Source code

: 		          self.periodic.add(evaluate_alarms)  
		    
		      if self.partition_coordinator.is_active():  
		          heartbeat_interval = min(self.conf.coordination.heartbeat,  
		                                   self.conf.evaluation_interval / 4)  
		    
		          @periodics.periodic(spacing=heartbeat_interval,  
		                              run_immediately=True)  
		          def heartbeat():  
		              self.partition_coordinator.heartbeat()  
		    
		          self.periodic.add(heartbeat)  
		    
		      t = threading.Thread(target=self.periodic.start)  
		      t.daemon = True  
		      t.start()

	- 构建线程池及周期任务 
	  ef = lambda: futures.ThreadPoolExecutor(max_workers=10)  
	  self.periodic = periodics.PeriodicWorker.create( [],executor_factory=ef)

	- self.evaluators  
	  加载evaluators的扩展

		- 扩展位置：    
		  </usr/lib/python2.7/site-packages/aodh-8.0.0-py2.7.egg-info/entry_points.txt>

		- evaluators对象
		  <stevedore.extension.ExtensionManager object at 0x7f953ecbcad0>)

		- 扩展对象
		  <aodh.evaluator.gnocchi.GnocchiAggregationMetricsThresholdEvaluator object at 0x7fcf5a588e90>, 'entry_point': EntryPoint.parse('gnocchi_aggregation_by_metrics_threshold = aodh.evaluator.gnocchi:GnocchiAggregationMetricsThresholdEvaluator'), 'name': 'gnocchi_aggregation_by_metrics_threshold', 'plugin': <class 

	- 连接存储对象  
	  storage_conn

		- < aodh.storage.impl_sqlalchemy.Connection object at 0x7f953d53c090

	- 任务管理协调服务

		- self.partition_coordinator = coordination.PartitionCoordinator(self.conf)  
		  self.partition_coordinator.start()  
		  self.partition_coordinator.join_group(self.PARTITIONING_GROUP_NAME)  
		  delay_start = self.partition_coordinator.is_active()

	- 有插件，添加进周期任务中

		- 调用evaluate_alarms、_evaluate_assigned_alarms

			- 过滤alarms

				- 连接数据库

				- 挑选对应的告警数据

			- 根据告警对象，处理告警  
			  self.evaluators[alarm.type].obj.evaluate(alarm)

····················

[EXERCISE]: Reproduce all of the records above line for line, without changing a single character.

[SOLVED PROBLEM]:
Source code

: 		          self.periodic.add(evaluate_alarms)  
		    
		      if self.partition_coordinator.is_active():  
		          heartbeat_interval = min(self.conf.coordination.heartbeat,  
		                                   self.conf.evaluation_interval / 4)  
		    
		          @periodics.periodic(spacing=heartbeat_interval,  
		                              run_immediately=True)  
		          def heartbeat():  
		              self.partition_coordinator.heartbeat()  
		    
		          self.periodic.add(heartbeat)  
		    
		      t = threading.Thread(target=self.periodic.start)  
		      t.daemon = True  
		      t.start()

	- 构建线程池及周期任务 
	  ef = lambda: futures.ThreadPoolExecutor(max_workers=10)  
	  self.periodic = periodics.PeriodicWorker.create( [],executor_factory=ef)

	- self.evaluators  
	  加载evaluators的扩展

		- 扩展位置：    
		  </usr/lib/python2.7/site-packages/aodh-8.0.0-py2.7.egg-info/entry_points.txt>

		- evaluators对象
		  <stevedore.extension.ExtensionManager object at 0x7f953ecbcad0>)

		- 扩展对象
		  <aodh.evaluator.gnocchi.GnocchiAggregationMetricsThresholdEvaluator object at 0x7fcf5a588e90>, 'entry_point': EntryPoint.parse('gnocchi_aggregation_by_metrics_threshold = aodh.evaluator.gnocchi:GnocchiAggregationMetricsThresholdEvaluator'), 'name': 'gnocchi_aggregation_by_metrics_threshold', 'plugin': <class 

	- 连接存储对象  
	  storage_conn

		- < aodh.storage.impl_sqlalchemy.Connection object at 0x7f953d53c090

	- 任务管理协调服务

		- self.partition_coordinator = coordination.PartitionCoordinator(self.conf)  
		  self.partition_coordinator.start()  
		  self.partition_coordinator.join_group(self.PARTITIONING_GROUP_NAME)  
		  delay_start = self.partition_coordinator.is_active()

	- 有插件，添加进周期任务中

		- 调用evaluate_alarms、_evaluate_assigned_alarms

			- 过滤alarms

				- 连接数据库

				- 挑选对应的告警数据

			- 根据告警对象，处理告警  
			  self.evaluators[alarm.type].obj.evaluate(alarm)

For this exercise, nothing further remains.